Surprisingly often, people will champion self-directed learning for children but not allow those children’s parents the same freedom and respect. . . . Your kids should learn at their own pace, follow their interests, and you should trust that they’ll eventually learn everything they need to know. You, on the other hand, should get with the program, right now, 100%, or else.

So true! How easy it is for any of us to slip from advocate to browbeating zealot. I loved this more solicitous approach, inviting you to give some of these ideas a try from a sense of generosity and helpfulness. So much easier to listen to than hearing that your children are in danger of failing academically or having their tender creative souls squashed like helpless bugs unless you shape up.

And then, this:

The freedom that we have to create a life that works for us, our children, and our families is priceless. We should never trade it in for a handful of magic beans — a purist approach that comes with a set of pregummed labels, a rule book an inch thick, and threat of eviction from the tribe if you deviate from the center of the path. As you explore new ideas — in this book and elsewhere — about how children learn and how we can help them learn, I hope you keep a firm grip on your own opinions and values. You can build a life customized to your beliefs and prioritizes. Don’t settle for off-the-rack.

So true again! It can be disillusioning that the most countercultural groups can demand the most conformity, and anything “alternative” is co-opted so quickly as a product sold back to you: everything you need for a brave new lifestyle, all in this convenient package.

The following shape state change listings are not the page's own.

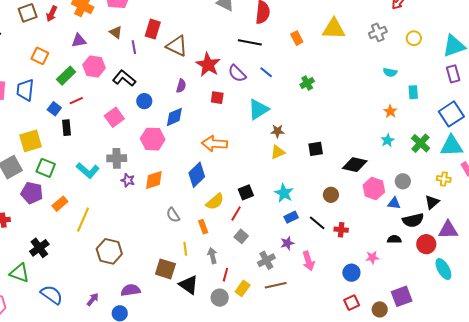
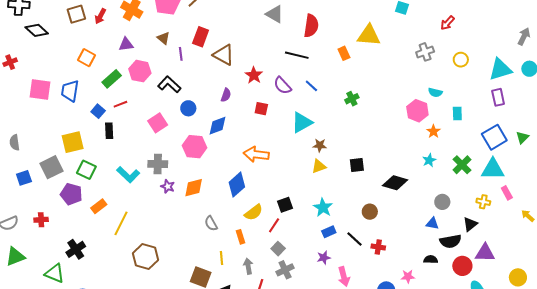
yellow triangle: (334, 29) -> (369, 35), moved
red star: (208, 65) -> (254, 75), size x0.7
pink hexagon: (374, 188) -> (417, 111), moved
gray cross: (266, 260) -> (285, 270), moved

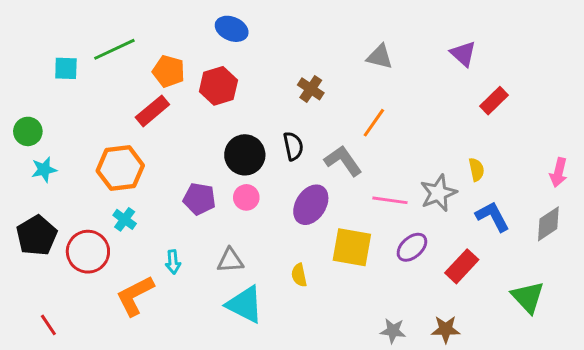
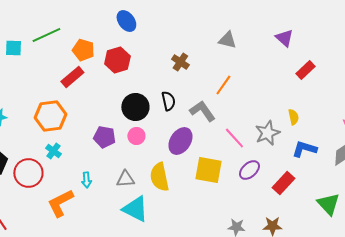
blue ellipse: (232, 29) -> (126, 21), turned 30
pink line: (390, 200) -> (234, 138), turned 40
blue L-shape: (493, 216) -> (304, 149), turned -45
yellow semicircle: (299, 275) -> (159, 177), moved, size x1.8

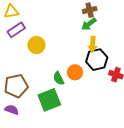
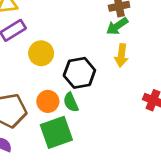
black hexagon: (97, 60) -> (79, 73), moved
orange circle: (75, 72) -> (48, 101), moved

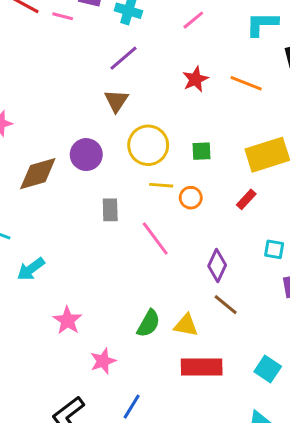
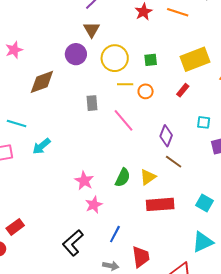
purple circle: (86, 155) -> (76, 54), moved
pink star: (68, 320) -> (84, 181), moved
yellow triangle: (186, 325) -> (148, 177), turned -42

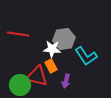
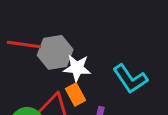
gray hexagon: (64, 39) -> (55, 52), moved

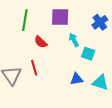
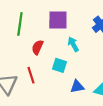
red semicircle: (41, 42) -> (37, 47), turned 72
cyan square: (88, 54) -> (59, 65), moved

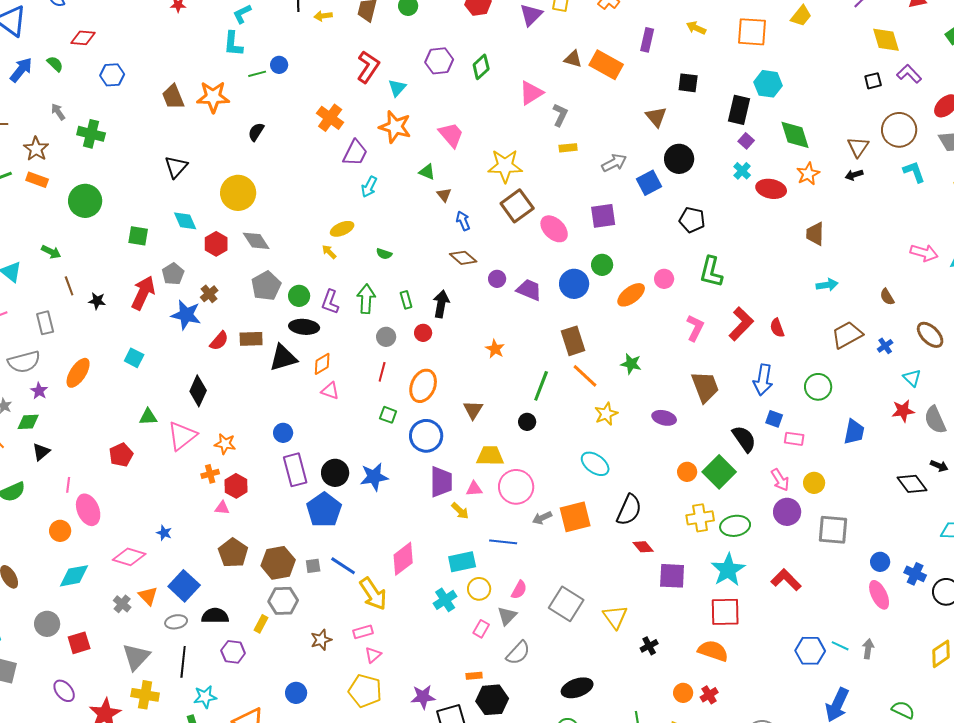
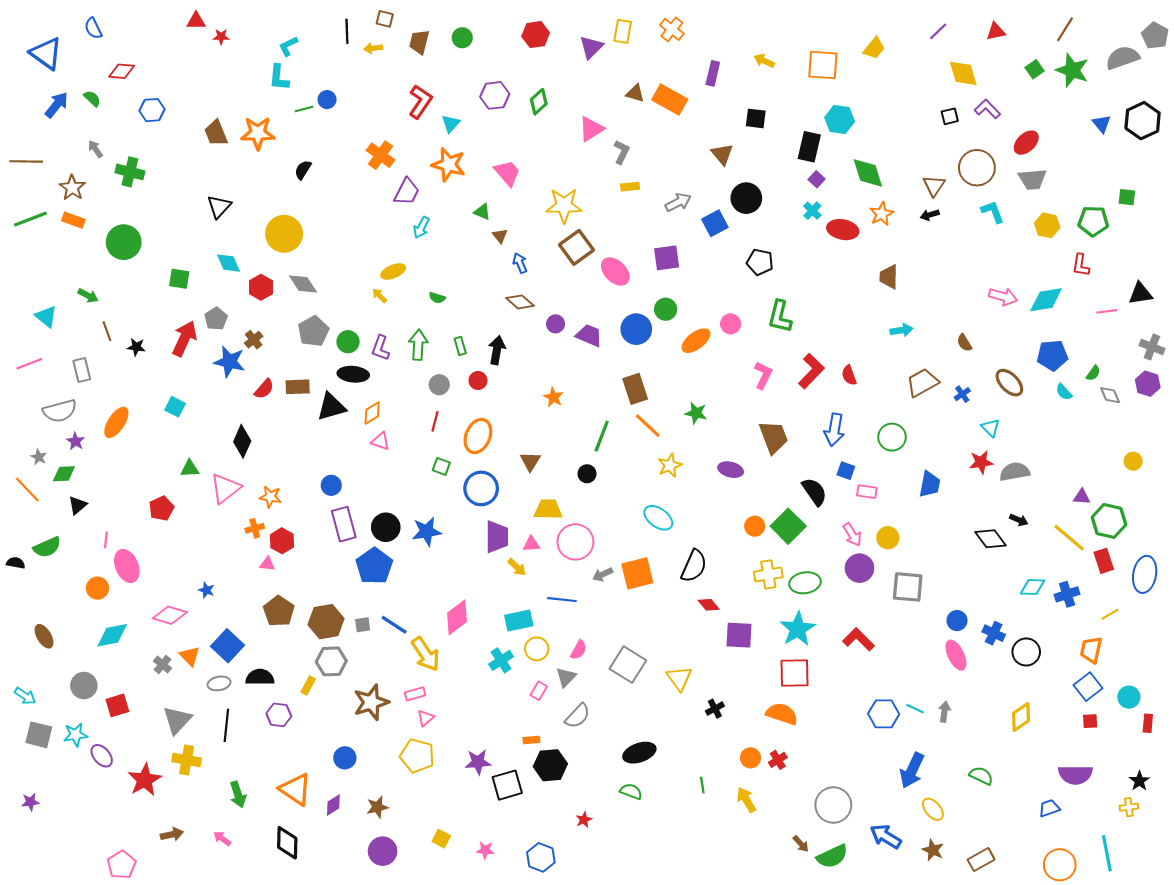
gray semicircle: (935, 420) -> (1015, 472), turned 104
brown star: (321, 640) -> (371, 702), size x1.6
cyan star: (205, 697) -> (75, 735), moved

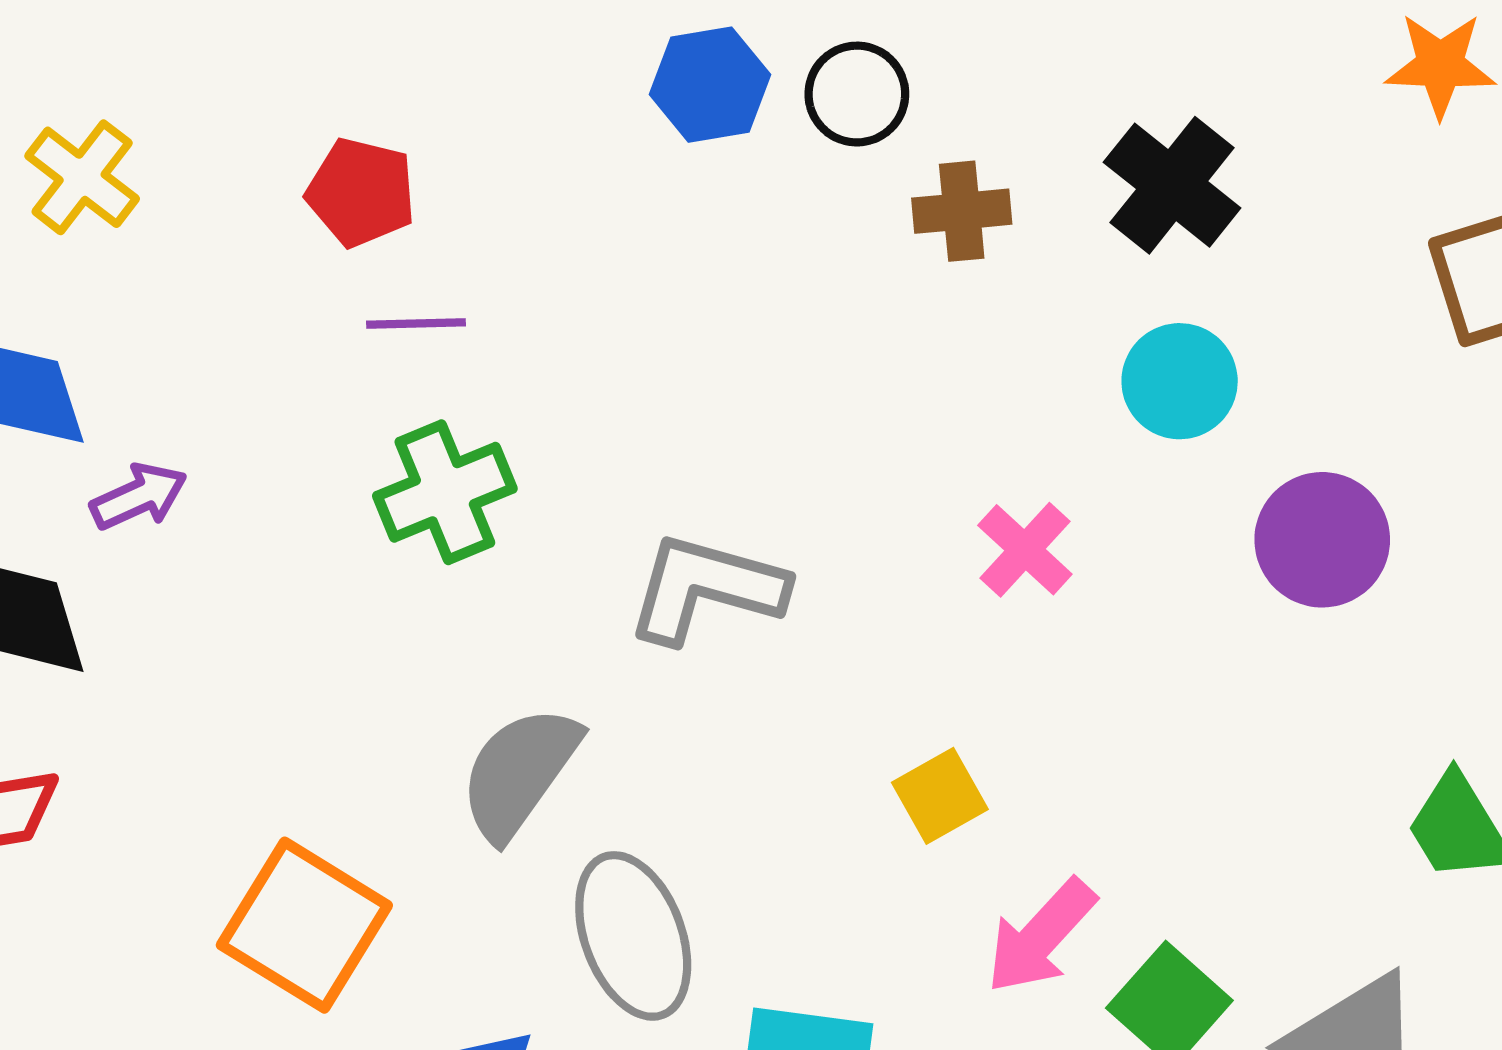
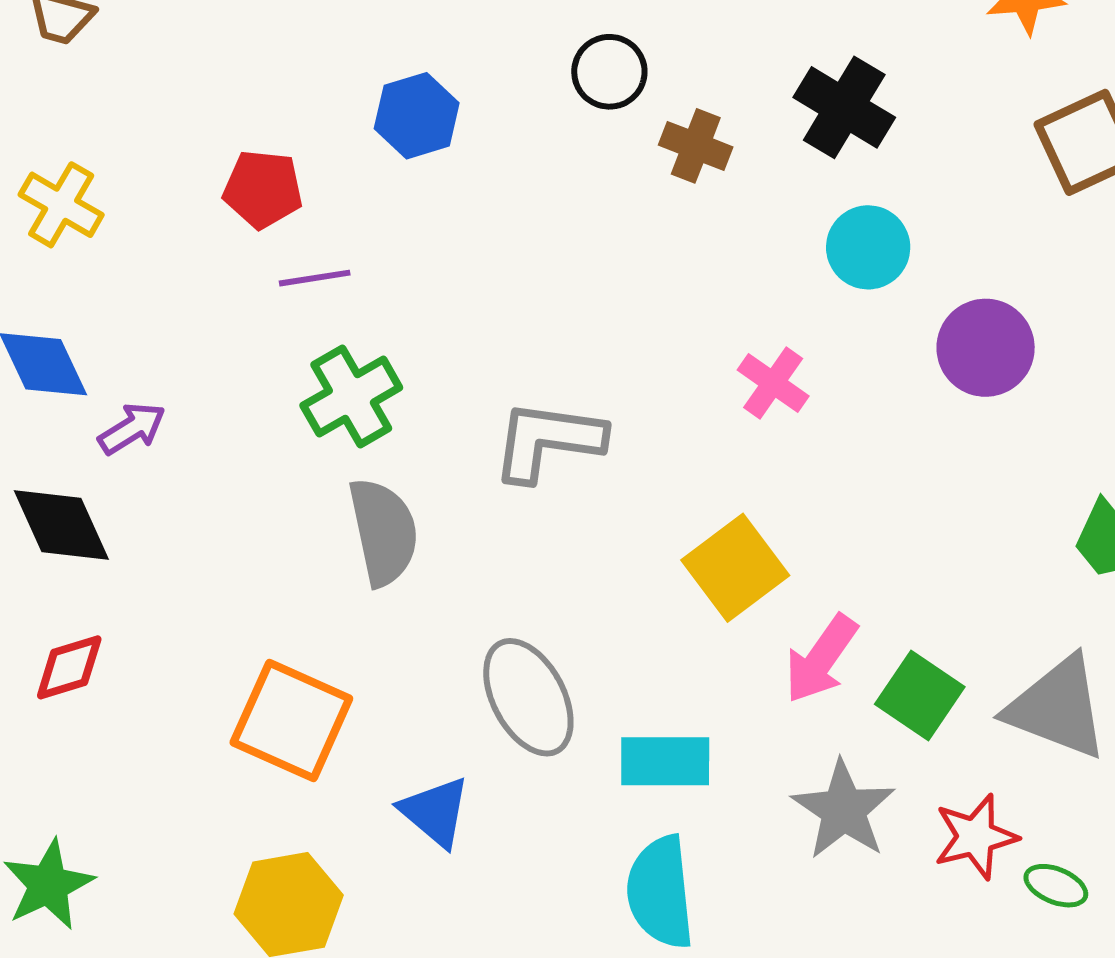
blue hexagon: (710, 85) -> (417, 116), moved
brown cross: (962, 211) -> (696, 146), turned 34
gray semicircle: (519, 772) -> (383, 532), moved, turned 140
yellow square: (940, 796) -> (735, 568), size x1.5

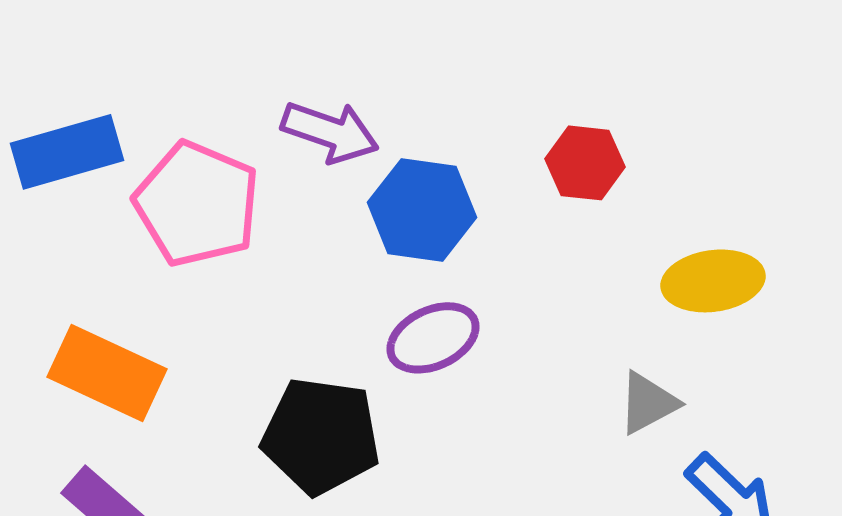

I’ve written before that homeschooling our kids made us aware, as adults, of how wide-open our choices really are. That doesn’t mean radical change is always in order: one happy result of our sense of freedom was realizing that we love living right where we do. And if I’m being honest, sometimes I would choose the feeling of “doing it the right way” over waiting to see where an uncharted course takes us.

What I like about Project-Based Homeschooling is that it is more like a companion on the journey than a map. Lori Pickert writes in a way that accomplishes just what she’s advocating: she’s a resource, an encourager, a hands-off mentor, never forgetting that the project of being a homeschooling parent belongs to you.